Now, I like the last definition better because it's easiest to understand, but I have a sneaking feeling they all are equivalent statements. From the first definition I can gather that the third definition follows, but I can't seem to wrap my mind on the idea that if $E$ is bounded and closed in $X$ then it has a finite subcovering in $X$. Then the second definition I can't really understand at all... I can't seem to intuitively relate it to either of the other definitions.
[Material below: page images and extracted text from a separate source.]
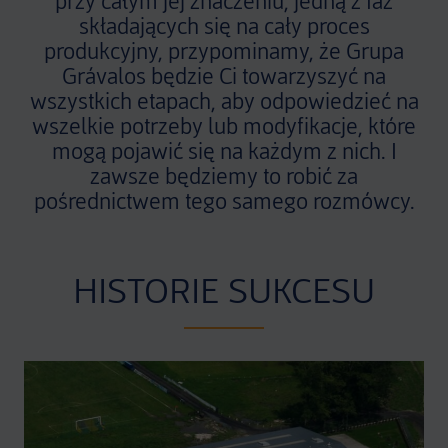
przy całym jej znaczeniu, jedną z faz
składających się na cały proces
produkcyjny, przypominamy, że Grupa
Grávalos będzie Ci towarzyszyć na
wszystkich etapach, aby odpowiedzieć na
wszelkie potrzeby lub modyfikacje, które
mogą pojawić się na każdym z nich. I
zawsze będziemy to robić za
pośrednictwem tego samego rozmówcy.
HISTORIE SUKCESU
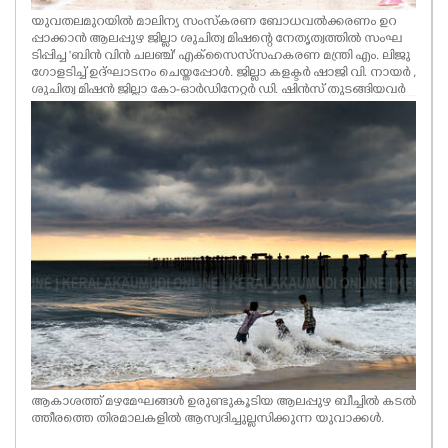
യുവതലമുറയിൽ മാലിന്യ സംസ്കരണ ബോധവൽക്കരണം ഉറ
പ്പാക്കാൻ ആലപ്പുഴ ജില്ലാ ശുചിത്വ മിഷന്റെ നേതൃത്വത്തിൽ സംഘ
ടിപ്പിച്ച 'ബിൻ വിൻ ചലഞ്ച്' എക്സൈസ് സഹകരണ മന്ത്രി എം. ലിജു
ഗോളടിച്ച് ഉദ്ഘാടനം ചെയ്തപ്പോൾ. ജില്ലാ കളക്ടർ ഷാജി വി. നായർ ,
ശുചിത്വ മിഷൻ ജില്ലാ കോ-ഓർഡിനേറ്റർ ഡി. ഷിൻസ് തുടങ്ങിയവർ
സമീപം
ആകാശത്ത് മഴമേഘങ്ങൾ ഉരുണ്ടുകൂടിയ ആലപ്പുഴ ബീച്ചിൽ കടൽ
ത്തീരത്തെ തിരമാലകളിൽ ആസ്വദിച്ചുല്ലസിക്കുന്ന യുവാക്കൾ.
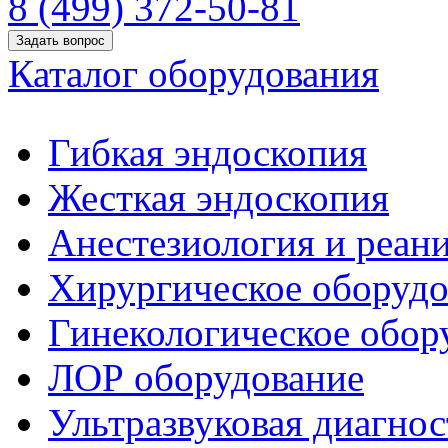
8 (499) 372-50-81
Задать вопрос
Каталог оборудования
Гибкая эндоскопия
Жесткая эндоскопия
Анестезиология и реан
Хирургическое оборудо
Гинекологическое обор
ЛОР оборудование
Ультразвуковая диагнос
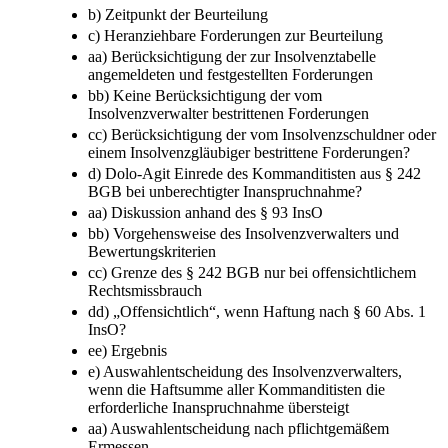
b) Zeitpunkt der Beurteilung
c) Heranziehbare Forderungen zur Beurteilung
aa) Berücksichtigung der zur Insolvenztabelle
angemeldeten und festgestellten Forderungen
bb) Keine Berücksichtigung der vom
Insolvenzverwalter bestrittenen Forderungen
cc) Berücksichtigung der vom Insolvenzschuldner oder
einem Insolvenzgläubiger bestrittene Forderungen?
d) Dolo-​Agit Einrede des Kommanditisten aus § 242
BGB bei unberechtigter Inanspruchnahme?
aa) Diskussion anhand des § 93 InsO
bb) Vorgehensweise des Insolvenzverwalters und
Bewertungskriterien
cc) Grenze des § 242 BGB nur bei offensichtlichem
Rechtsmissbrauch
dd) „Offensichtlich“, wenn Haftung nach § 60 Abs. 1
InsO?
ee) Ergebnis
e) Auswahlentscheidung des Insolvenzverwalters,
wenn die Haftsumme aller Kommanditisten die
erforderliche Inanspruchnahme übersteigt
aa) Auswahlentscheidung nach pflichtgemäßem
Ermessen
I suppose my confusion stems from which of these definitions is best for describing intuitively what a compact subspace is?
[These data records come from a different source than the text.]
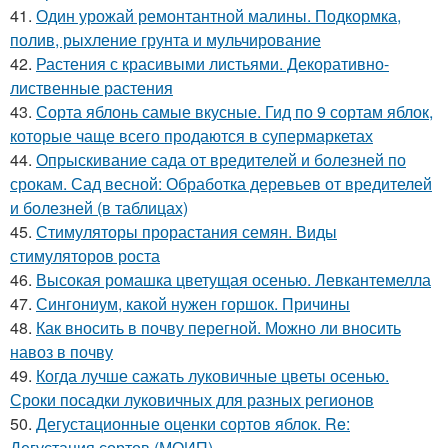
41.
Один урожай ремонтантной малины. Подкормка,
полив, рыхление грунта и мульчирование
42.
Растения с красивыми листьями. Декоративно-
лиственные растения
43.
Сорта яблонь самые вкусные. Гид по 9 сортам яблок,
которые чаще всего продаются в супермаркетах
44.
Опрыскивание сада от вредителей и болезней по
срокам. Сад весной: Обработка деревьев от вредителей
и болезней (в таблицах)
45.
Стимуляторы прорастания семян. Виды
стимуляторов роста
46.
Высокая ромашка цветущая осенью. Левкантемелла
47.
Сингониум, какой нужен горшок. Причины
48.
Как вносить в почву перегной. Можно ли вносить
навоз в почву
49.
Когда лучше сажать луковичные цветы осенью.
Сроки посадки луковичных для разных регионов
50.
Дегустационные оценки сортов яблок. Re:
Дегустация сортов (МОИП)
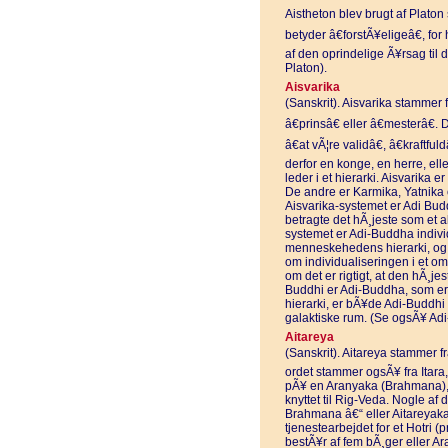
Aistheton blev brugt af Platon
betyder â€forstÃ¥eligeâ€, fo
af den oprindelige Ã¥rsag til
Platon).
Aisvarika
(Sanskrit). Aisvarika stammer f
â€prinsâ€ eller â€mesterâ€. 
â€at vÃ¦re validâ€, â€kraftful
derfor en konge, en herre, el
leder i et hierarki. Aisvarika e
De andre er Karmika, Yatnika og
Aisvarika-systemet er Adi Budd
betragte det hÃ¸jeste som et ab
systemet er Adi-Buddha indiv
menneskehedens hierarki, og 
om individualiseringen i et om
om det er rigtigt, at den hÃ¸je
Buddhi er Adi-Buddha, som er 
hierarki, er bÃ¥de Adi-Buddhi
galaktiske rum. (Se ogsÃ¥ Ad
Aitareya
(Sanskrit). Aitareya stammer fr
ordet stammer ogsÃ¥ fra Itara, 
pÃ¥ en Aranyaka (Brahmana), e
knyttet til Rig-Veda. Nogle af 
Brahmana â€“ eller Aitareyaka
tjenestearbejdet for et Hotri (
bestÃ¥r af fem bÃ¸ger eller Ar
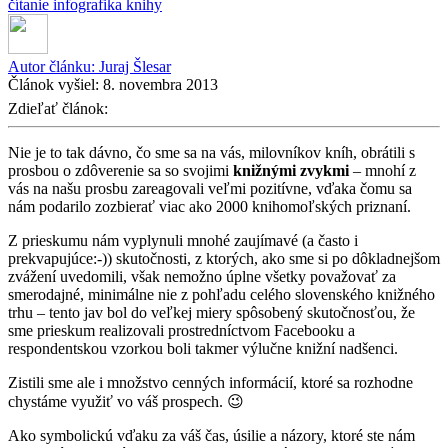
čítanie
infografika
knihy
Autor článku:
Juraj Šlesar
Článok vyšiel:
8. novembra 2013
Zdieľať článok:
Nie je to tak dávno, čo sme sa na vás, milovníkov kníh, obrátili s
prosbou o zdôverenie sa so svojimi
knižnými zvykmi
– mnohí z
vás na našu prosbu zareagovali veľmi pozitívne, vďaka čomu sa
nám podarilo zozbierať viac ako 2000 knihomoľských priznaní.
Z prieskumu nám vyplynuli mnohé zaujímavé (a často i
prekvapujúce:-)) skutočnosti, z ktorých, ako sme si po dôkladnejšom
zvážení uvedomili, však nemožno úplne všetky považovať za
smerodajné, minimálne nie z pohľadu celého slovenského knižného
trhu – tento jav bol do veľkej miery spôsobený skutočnosťou, že
sme prieskum realizovali prostredníctvom Facebooku a
respondentskou vzorkou boli takmer výlučne knižní nadšenci.
Zistili sme ale i množstvo cenných informácií, ktoré sa rozhodne
chystáme využiť vo váš prospech. 😉
Ako symbolickú vďaku za váš čas, úsilie a názory, ktoré ste nám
EDIT: Changed the 2nd definition as the first comment points out that the original one was wrong

DanZimm
  • 5,781
  • 1
    I'm not sure your second statement is true. I may be missing something, but if we let $E = [0,1)$ in $\mathbb{R}$ with the usual metric, $E$ is not compact, and yet the set of limit points is $[0,1] \not={}$ (assuming you mean that ${}$ is the empty set)? Could someone clear this up for me? I'm used to the first and third definitions of compactness, but normally also see the statement that "$E$ is compact if every sequence in $E$ has a convergent subsequence". – Tom Oldfield Apr 07 '13 at 17:59
  • Ah yea that would make more sense - I'll change the question to fix the 2nd definition – DanZimm Apr 07 '13 at 18:05
  • Your last assertion is not true. If you take $X$ to be an infinite set with the discrete metric, ie. $d(a,b) = 1$ for $a \neq b$, then $X \subseteq X$ is a closed and bounded subset of itself. But it is not compact. – Piotr Pstrągowski Apr 07 '13 at 18:10
  • The least assertion is not true in general metric spaces, but rather, true in $\Bbb R^n$ with the usual topology. – Pedro Apr 07 '13 at 18:11
  • However, the statement 3. is true in the very special case of $\mathbb{R}^{n}$ with the usual metric, this fact is known as a Heine-Borel theorem. – Piotr Pstrągowski Apr 07 '13 at 18:11
  • thank you all for the comments this makes much more sense now! – DanZimm Apr 07 '13 at 18:57
  • There's a question at MathOverflow that can help. Take a look here http://mathoverflow.net/questions/25977/how-to-understand-the-concept-of-compact-space, personally i think Charles Matthews' approach is very intuitive as the one you seen to be seeking for. – Gold Apr 07 '13 at 19:11
  • @user1620696 thank you very much! – DanZimm Apr 08 '13 at 03:35

1 Answers1

4

Your first definition is the standard one (both for metric spaces and topological spaces in general). Your third definition is true in Euclidean space (it's the Heine-Borel theorem), but not every metric space. An arbitrary metric space is sometimes defined to be compact if it is totally bounded and complete. Your second definition can be proved from this one. Note that definitions one and two are only equivalent in metric spaces (not in general topological spaces).